• **WHAT YOU HAVE TO DO**:
The lines to copy are those with "format" in them. Pull each one from the entries below.

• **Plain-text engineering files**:
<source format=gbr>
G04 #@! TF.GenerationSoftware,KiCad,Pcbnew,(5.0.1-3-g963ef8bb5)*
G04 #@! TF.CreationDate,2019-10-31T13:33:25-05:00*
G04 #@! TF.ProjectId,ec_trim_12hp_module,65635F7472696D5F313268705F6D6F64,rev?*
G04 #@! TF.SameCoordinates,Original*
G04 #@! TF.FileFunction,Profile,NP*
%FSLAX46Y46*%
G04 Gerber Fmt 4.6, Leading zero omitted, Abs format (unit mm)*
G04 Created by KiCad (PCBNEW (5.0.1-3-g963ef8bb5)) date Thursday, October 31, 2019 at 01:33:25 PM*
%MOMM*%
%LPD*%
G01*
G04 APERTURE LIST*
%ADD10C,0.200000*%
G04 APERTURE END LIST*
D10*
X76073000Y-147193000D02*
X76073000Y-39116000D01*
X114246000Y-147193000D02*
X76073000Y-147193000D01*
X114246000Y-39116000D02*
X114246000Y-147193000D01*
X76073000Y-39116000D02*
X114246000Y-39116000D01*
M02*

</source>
--
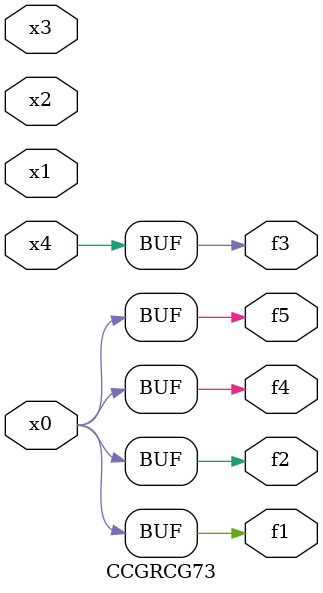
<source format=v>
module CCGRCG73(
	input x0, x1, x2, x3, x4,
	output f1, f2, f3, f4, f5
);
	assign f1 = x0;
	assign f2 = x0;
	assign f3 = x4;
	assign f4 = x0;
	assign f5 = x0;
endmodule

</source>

• **OUTPUT OF THE TASK**:
<source format=gbr>
G04 Gerber Fmt 4.6, Leading zero omitted, Abs format (unit mm)*
<source format=v>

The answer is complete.